In the face of challenges of this magnitude, simply dimply dusting diplomacy off or changing the wrapping won't do. It must be re-thought from the ground up. Traditional diplomacy turns on conventions, some formally codified, others embedded in the bureaucratic culture. A diplomatic renaissance, however, will turn on the unconventional, on the capacity to get well beyond the both negative stereotypes of cartoon caricatures in top hats and pearls and the default position of merely going through the well-established motions of conducting relations between states.

The management of today's sprawling suite of transnational issues requires not only relentless creativity and tireless collaboration, but the engagement of cross-cutting networks between government and civil society - NGOs, business, universities, think tanks and the media. This means finding ways to build better diplomats - by adopting innovative approaches to recruitment, training, and professional development, for instance.  But it also implicates a more fundamental diplomatic transition: from looking to seeing, from hearing to listening, and from transmitting to receiving.

So, does diplomacy matter OR are diplomats still necessary? You bet, because it privileges talking over fighting – you can't garrison against global warming, or call in an air strike on inequality. If human-centred, long-term development is the essence of the new security, then diplomacy must displace defence at the core of international policy. But if diplomacy is going to work, then foreign ministries will first need to be fixed - made relevant domestically, made effective in their operations, and transformed into international policy entrepots for the management of globalization.
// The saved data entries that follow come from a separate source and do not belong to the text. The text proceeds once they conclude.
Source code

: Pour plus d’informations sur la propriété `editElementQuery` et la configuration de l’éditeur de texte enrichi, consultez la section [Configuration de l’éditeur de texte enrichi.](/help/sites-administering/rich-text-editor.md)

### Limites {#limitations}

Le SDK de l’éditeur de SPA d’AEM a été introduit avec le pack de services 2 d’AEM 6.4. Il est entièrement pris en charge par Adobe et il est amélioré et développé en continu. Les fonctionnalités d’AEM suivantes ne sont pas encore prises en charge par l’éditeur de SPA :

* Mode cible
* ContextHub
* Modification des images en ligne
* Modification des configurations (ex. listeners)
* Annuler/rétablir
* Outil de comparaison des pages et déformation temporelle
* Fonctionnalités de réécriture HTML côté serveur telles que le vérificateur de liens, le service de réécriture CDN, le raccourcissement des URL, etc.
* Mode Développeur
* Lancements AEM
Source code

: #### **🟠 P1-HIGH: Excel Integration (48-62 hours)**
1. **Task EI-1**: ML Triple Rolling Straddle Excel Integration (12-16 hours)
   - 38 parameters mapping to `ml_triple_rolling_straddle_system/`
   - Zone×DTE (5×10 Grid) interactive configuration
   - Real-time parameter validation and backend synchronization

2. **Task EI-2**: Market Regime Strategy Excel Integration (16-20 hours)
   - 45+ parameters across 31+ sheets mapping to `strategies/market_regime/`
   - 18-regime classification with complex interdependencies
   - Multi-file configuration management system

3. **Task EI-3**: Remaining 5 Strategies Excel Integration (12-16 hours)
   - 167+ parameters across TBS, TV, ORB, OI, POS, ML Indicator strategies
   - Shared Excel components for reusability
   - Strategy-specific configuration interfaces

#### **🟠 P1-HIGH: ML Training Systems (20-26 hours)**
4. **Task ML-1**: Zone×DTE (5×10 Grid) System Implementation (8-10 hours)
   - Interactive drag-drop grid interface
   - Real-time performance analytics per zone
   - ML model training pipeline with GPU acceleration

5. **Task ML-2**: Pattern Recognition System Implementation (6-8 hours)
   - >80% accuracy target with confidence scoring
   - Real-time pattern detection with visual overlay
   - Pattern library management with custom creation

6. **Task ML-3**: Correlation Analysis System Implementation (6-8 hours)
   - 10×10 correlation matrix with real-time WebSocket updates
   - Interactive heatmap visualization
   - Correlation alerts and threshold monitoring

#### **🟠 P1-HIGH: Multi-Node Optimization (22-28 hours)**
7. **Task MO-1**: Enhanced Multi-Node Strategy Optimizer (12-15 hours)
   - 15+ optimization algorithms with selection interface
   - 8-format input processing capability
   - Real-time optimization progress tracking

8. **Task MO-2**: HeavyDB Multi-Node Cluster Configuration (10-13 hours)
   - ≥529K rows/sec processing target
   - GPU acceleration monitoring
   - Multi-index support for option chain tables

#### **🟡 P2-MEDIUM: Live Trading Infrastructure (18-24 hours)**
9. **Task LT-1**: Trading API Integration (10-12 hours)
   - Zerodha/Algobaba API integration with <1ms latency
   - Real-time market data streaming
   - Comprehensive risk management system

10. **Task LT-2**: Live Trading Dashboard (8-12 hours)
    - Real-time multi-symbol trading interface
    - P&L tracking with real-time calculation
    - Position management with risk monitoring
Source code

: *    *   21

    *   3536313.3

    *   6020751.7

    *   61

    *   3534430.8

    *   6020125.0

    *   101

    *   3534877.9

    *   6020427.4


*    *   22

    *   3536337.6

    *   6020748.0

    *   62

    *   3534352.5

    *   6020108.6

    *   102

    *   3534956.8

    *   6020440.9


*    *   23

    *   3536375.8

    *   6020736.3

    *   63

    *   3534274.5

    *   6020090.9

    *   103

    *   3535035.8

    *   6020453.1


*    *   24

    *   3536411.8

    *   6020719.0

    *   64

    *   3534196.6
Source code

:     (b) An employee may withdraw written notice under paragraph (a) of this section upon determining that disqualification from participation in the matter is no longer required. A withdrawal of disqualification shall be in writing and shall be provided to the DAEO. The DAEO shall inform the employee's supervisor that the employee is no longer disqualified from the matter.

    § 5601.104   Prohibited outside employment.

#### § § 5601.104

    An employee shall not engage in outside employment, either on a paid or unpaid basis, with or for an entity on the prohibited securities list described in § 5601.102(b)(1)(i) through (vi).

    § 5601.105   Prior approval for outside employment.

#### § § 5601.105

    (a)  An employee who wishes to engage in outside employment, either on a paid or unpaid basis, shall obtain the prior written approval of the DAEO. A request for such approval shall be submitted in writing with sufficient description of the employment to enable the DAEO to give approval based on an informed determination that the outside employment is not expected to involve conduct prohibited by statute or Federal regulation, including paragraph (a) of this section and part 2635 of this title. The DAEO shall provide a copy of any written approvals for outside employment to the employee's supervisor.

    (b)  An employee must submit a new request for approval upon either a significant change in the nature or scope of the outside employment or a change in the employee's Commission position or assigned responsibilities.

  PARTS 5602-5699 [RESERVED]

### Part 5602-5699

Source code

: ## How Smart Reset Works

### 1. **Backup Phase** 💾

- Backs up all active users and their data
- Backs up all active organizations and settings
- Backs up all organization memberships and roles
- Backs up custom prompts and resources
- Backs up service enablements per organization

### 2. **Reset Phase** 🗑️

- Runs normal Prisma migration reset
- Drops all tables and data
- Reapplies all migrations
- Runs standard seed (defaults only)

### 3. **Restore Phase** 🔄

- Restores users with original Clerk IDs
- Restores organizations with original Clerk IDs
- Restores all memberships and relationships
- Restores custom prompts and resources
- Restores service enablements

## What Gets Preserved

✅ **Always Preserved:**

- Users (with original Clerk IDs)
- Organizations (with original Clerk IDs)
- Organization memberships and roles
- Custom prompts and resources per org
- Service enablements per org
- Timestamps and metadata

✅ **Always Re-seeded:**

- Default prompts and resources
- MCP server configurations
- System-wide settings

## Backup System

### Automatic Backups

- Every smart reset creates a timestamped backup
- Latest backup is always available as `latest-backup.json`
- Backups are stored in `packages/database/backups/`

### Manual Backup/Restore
Making a priority of Science & Technology, which is the engine of globalisation, could jump-start that process.

Foreign policy is the poetry of internal relations, and that is the province of our elected representatives. Diplomacy, however, is the plumbing, and it is for officials to ensure that when the faucet is turned on, something comes out. Provided with the resources required to get the job done, foreign ministries can be restored as dynamic catalysts of grand strategy and broadly-based international policy development for the 21st century.